# Build and customize options

This guide provides build from source and specific customization options provided when building
or deploying the microservice.

## Manually setup environment variables

The following environment variables are required for setting up the service. It is recommended
to use the `run.sh` runner script to setup the variables. Refer to this section only if any
of the variables need to be changed.

### Project name

- **PROJECT_NAME:** Helps provide a common docker compose project name and create a common
container prefix for all services involved.

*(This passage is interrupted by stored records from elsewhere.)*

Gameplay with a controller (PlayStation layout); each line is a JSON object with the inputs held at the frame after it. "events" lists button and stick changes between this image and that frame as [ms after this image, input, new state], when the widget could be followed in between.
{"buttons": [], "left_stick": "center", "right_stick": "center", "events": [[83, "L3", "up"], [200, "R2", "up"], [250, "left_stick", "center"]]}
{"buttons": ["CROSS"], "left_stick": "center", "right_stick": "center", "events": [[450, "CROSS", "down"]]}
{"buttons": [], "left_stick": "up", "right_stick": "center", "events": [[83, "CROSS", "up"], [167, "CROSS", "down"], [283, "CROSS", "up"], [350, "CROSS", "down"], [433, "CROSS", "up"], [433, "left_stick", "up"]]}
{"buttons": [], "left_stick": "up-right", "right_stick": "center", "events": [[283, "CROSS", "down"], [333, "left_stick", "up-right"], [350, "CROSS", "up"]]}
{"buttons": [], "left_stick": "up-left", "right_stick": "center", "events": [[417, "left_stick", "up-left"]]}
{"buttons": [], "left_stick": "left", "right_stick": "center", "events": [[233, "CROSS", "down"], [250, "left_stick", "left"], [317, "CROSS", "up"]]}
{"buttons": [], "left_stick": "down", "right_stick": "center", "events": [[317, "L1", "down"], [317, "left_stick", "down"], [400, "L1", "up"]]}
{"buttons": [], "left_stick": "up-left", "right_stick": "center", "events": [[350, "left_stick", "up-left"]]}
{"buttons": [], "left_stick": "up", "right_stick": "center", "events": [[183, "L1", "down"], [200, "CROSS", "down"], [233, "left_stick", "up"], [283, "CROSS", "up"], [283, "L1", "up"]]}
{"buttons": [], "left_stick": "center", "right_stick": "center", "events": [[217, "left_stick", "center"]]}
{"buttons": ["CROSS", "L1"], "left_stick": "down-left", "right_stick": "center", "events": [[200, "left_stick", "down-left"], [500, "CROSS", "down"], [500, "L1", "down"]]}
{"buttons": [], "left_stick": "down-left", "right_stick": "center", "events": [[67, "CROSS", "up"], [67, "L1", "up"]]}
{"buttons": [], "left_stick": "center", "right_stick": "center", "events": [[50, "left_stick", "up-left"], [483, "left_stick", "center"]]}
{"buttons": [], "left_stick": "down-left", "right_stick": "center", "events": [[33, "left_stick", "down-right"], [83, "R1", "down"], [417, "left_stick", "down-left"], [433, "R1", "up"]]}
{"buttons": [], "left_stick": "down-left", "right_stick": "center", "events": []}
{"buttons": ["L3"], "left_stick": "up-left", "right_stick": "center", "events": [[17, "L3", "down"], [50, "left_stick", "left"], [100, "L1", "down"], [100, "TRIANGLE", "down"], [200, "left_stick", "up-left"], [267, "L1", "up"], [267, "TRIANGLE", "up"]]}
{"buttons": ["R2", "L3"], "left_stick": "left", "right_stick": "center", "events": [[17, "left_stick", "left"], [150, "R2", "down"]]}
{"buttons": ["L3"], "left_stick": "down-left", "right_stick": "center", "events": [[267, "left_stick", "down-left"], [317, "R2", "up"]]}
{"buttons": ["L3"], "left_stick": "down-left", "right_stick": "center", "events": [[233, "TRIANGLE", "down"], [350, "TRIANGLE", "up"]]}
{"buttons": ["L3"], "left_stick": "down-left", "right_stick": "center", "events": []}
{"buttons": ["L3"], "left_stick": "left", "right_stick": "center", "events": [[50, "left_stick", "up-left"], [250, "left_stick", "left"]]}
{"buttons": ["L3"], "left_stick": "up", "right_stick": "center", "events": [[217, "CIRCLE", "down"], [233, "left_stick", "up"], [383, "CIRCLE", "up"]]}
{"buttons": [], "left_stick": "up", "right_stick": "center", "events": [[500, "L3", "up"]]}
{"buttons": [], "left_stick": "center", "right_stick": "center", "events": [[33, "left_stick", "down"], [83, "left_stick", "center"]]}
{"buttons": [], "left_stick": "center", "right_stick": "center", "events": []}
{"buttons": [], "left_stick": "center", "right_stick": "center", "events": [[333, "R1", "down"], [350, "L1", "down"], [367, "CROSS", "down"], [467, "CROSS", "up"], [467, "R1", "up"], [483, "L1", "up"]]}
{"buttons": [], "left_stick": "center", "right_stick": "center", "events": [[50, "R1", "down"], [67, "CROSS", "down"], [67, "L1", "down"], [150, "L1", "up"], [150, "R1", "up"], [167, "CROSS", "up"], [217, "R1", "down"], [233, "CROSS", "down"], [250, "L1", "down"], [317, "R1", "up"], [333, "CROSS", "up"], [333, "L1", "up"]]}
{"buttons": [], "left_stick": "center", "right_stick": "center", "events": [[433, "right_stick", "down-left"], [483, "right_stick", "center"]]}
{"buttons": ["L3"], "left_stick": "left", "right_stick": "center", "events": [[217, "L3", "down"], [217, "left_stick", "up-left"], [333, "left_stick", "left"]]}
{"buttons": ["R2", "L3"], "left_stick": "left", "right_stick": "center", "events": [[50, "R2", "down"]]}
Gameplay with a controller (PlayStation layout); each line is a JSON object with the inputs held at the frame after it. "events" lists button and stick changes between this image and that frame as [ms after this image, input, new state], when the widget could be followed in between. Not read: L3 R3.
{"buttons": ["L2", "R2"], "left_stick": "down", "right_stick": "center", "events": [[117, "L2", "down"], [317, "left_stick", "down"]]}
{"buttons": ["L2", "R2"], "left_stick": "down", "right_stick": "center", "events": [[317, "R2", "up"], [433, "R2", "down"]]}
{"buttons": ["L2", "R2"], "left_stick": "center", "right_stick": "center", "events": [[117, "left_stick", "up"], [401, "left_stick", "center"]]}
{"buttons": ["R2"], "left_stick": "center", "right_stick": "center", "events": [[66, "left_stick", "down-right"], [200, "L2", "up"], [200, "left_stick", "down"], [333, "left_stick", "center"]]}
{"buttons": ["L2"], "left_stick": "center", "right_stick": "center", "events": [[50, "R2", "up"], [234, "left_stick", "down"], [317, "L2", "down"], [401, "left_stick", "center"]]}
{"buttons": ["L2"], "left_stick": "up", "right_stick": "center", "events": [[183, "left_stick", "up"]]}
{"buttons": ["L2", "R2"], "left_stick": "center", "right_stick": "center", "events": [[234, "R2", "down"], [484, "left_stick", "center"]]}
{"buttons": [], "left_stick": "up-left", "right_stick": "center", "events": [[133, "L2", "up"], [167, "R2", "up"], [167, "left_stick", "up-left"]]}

### Minio related variables

- **MINIO_HOST:** Host name for Minio Server. This is used to communicate with Minio Server
by Data Store service inside container.
- **MINIO_API_PORT:** Port on which Minio Server's API service runs inside container.
- **MINIO_API_HOST_PORT**: Port on which we want to access Minio server's API service outside
container i.e. on host.
- **MINIO_CONSOLE_PORT:** Port on which we want MINIO UI Console to run inside container.
- **MINIO_CONSOLE_HOST_PORT:** Port on which we want to access MINIO UI Console on host machine.
- **MINIO_MOUNT_PATH:** Mount point for Minio server objects storage on host machine. This
helps persist objects stored on Minio server.
- **MINIO_ROOT_USER:** Username for MINIO Server. This is required while accessing Minio UI
Console. This needs to be overridden by setting `MINIO_PASSWD` variable on shell, if not using
the default value.
- **MINIO_ROOT_PASSWORD:** Password for MINIO Server. This is required while accessing Minio
UI Console. This needs to be overridden by setting `MINIO_USER` variable on shell, if not
using the default value.

### Embedding service related variables

Currently, TEI is used to host the embedding model. The following variables are required as a
result.

- **TEI_HOST:** Host IP address or service name for TEI Embedding service to help other
services connect to it.
- **TEI_HOST_PORT:** Port on host machine where we want to access TEI embedding Service
outside container.
- **EMBEDDING_ENDPOINT_URL:** TEI Embedding service API endpoint URL where it serves the model.
This endpoint is used by other services to get results from embedding model server.
- **TEI_EMBEDDING_MODEL_NAME:** This provides the name model served by TEI embedding service.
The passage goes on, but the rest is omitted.